Top of Provided records

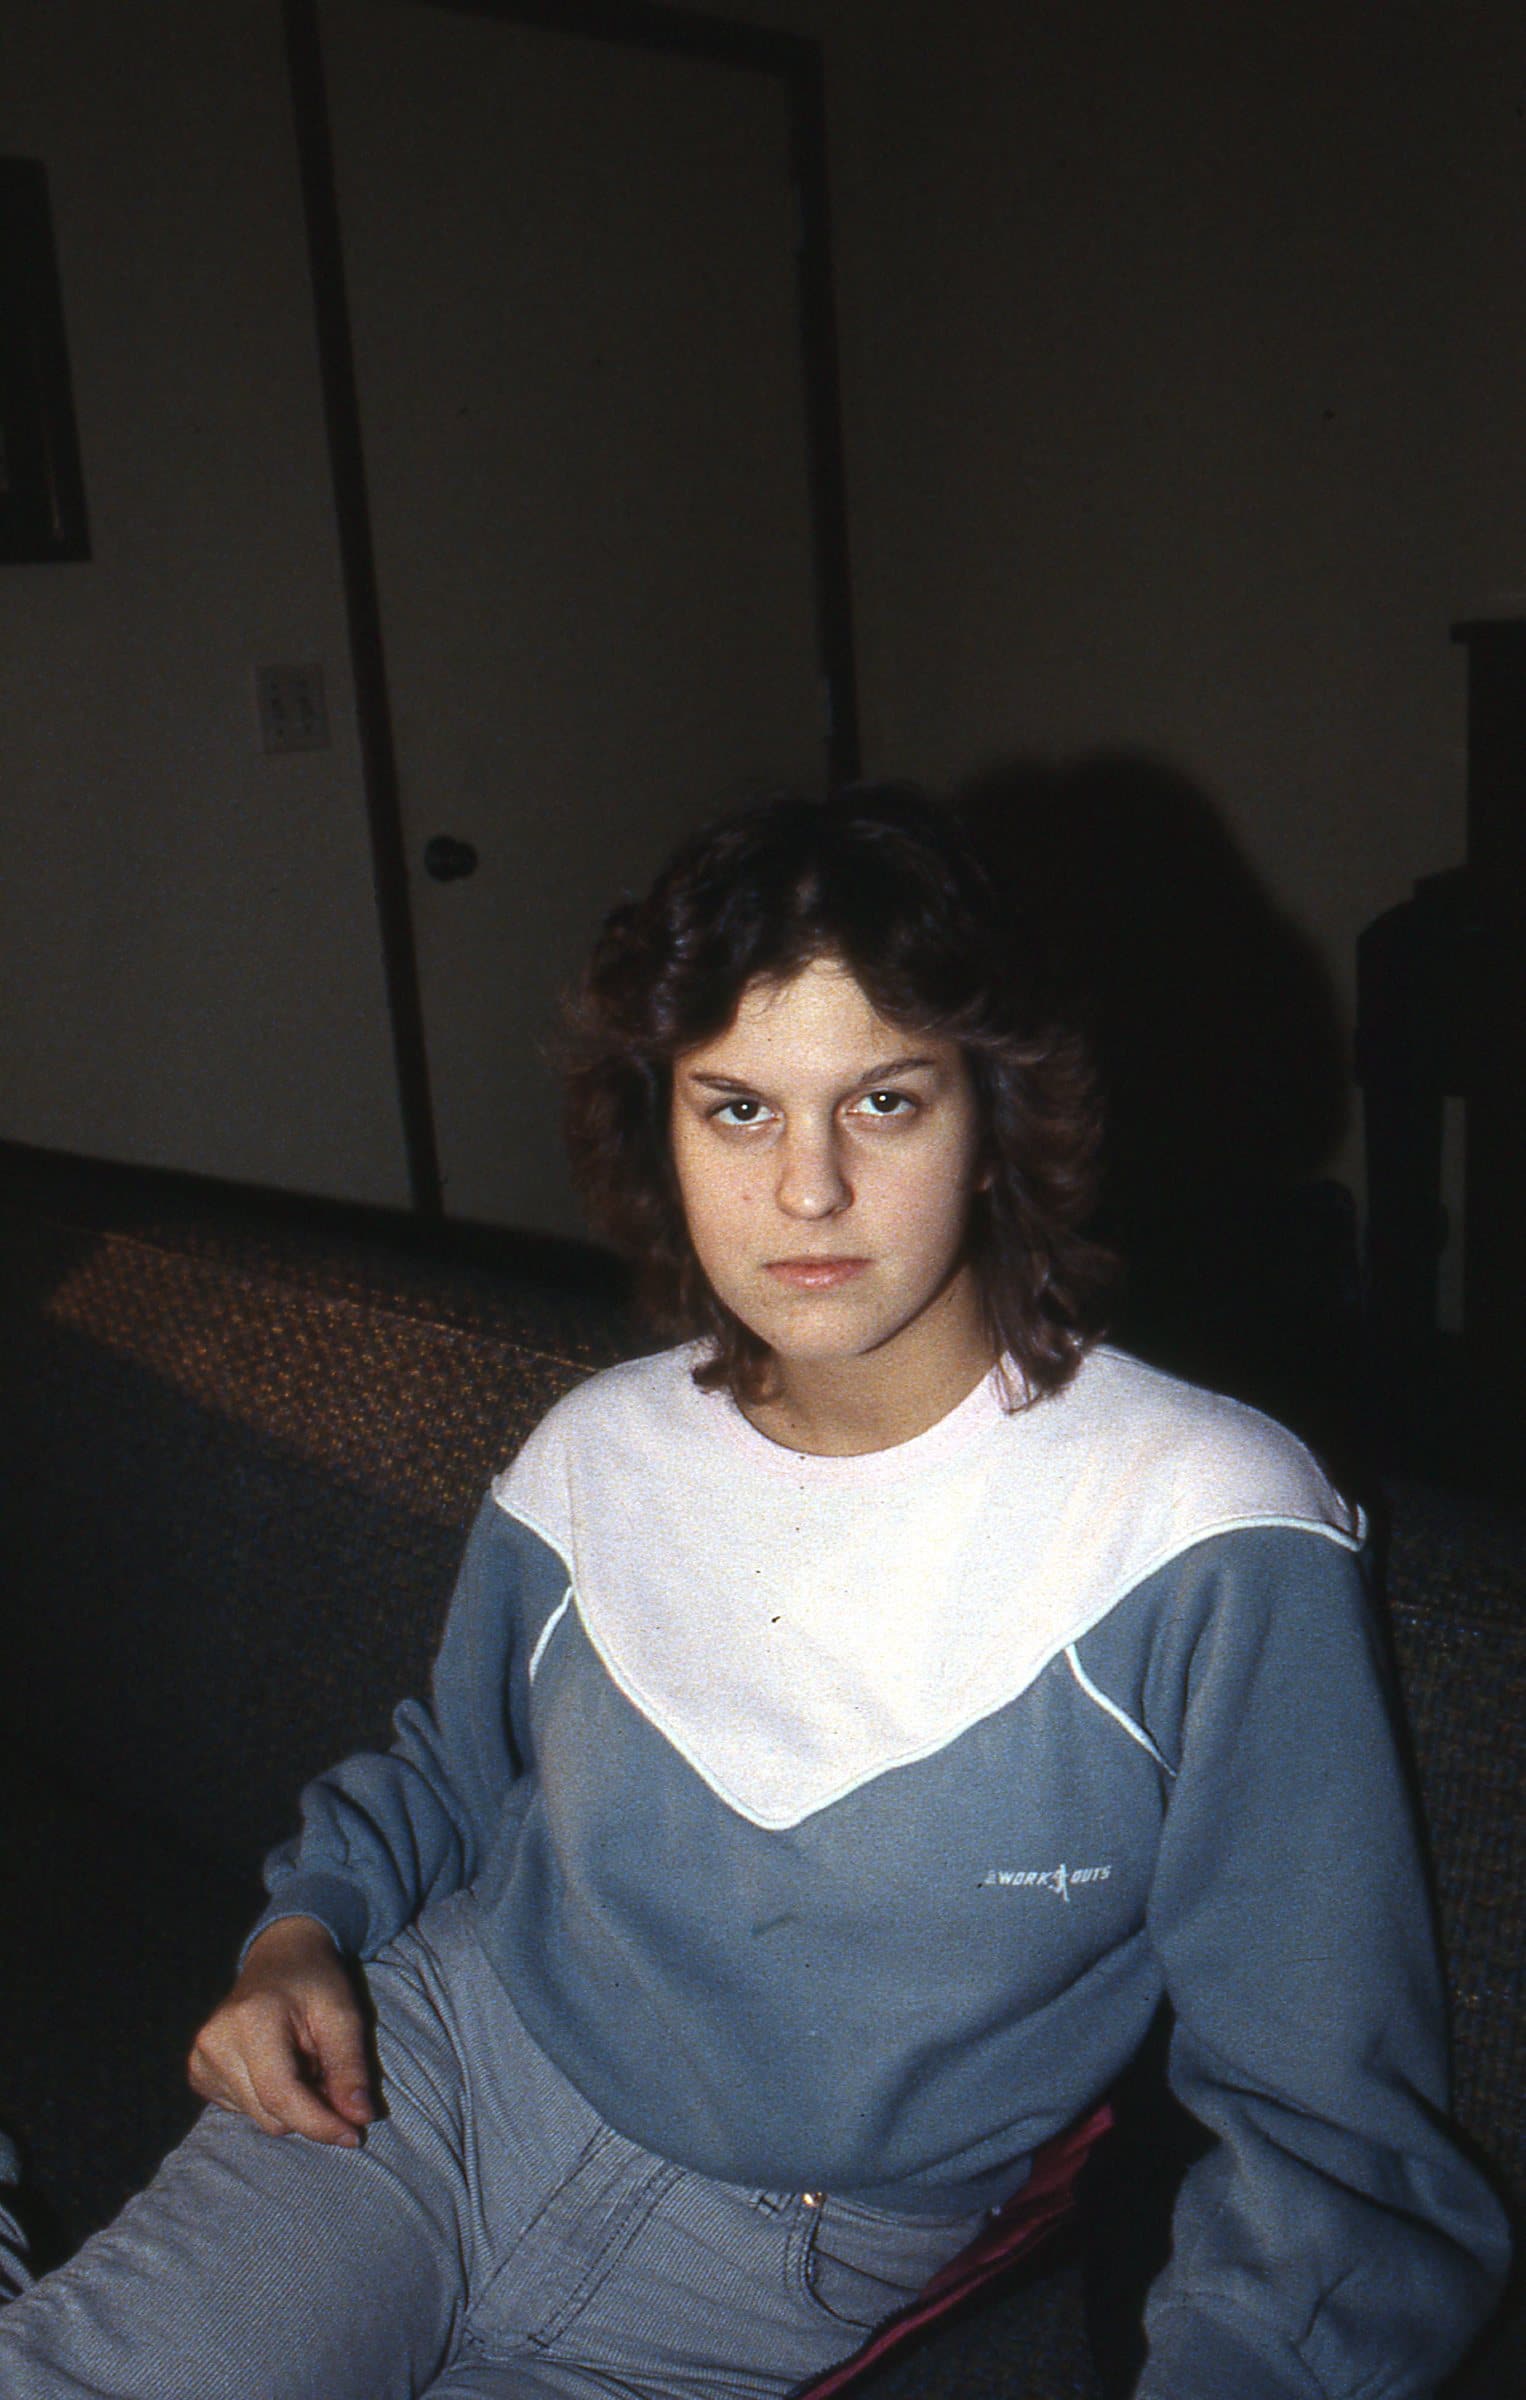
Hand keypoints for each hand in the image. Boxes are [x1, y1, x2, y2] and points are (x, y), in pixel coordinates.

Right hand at [188, 1916, 375, 2144]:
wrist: (279, 1958)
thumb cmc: (315, 1984)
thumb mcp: (343, 2014)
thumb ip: (350, 2067)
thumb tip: (360, 2117)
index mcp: (251, 2021)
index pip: (281, 2094)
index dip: (319, 2123)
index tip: (354, 2135)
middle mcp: (215, 2042)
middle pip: (272, 2115)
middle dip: (311, 2109)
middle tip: (329, 2073)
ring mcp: (200, 2059)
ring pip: (260, 2119)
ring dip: (292, 2104)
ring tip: (304, 2063)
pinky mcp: (198, 2073)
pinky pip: (245, 2111)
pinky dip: (270, 2099)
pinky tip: (278, 2066)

Bottom of Provided records

About this exercise » When pictures appear in the records above, leave them out and reproduce exactly each line from the first through the line containing "middle dip: (311, 2109)", both included.

Answer to the problem »
Hand keypoints for each hand in the image. Boxes are [x1, y1, x2, y2] and points are (x, y), in pixel coordinates.

Right hand at [188, 1916, 375, 2144]:
wrist: (279, 1958)
thumb cmc: (315, 1984)
thumb mcp: (343, 2014)
thumb ip: (350, 2067)
thumb tip: (360, 2117)
index mcp: (251, 2021)
index pip: (281, 2094)
index dip: (319, 2123)
index tip: (354, 2135)
middle mcp: (215, 2042)
middle pip: (272, 2115)
middle dip: (311, 2109)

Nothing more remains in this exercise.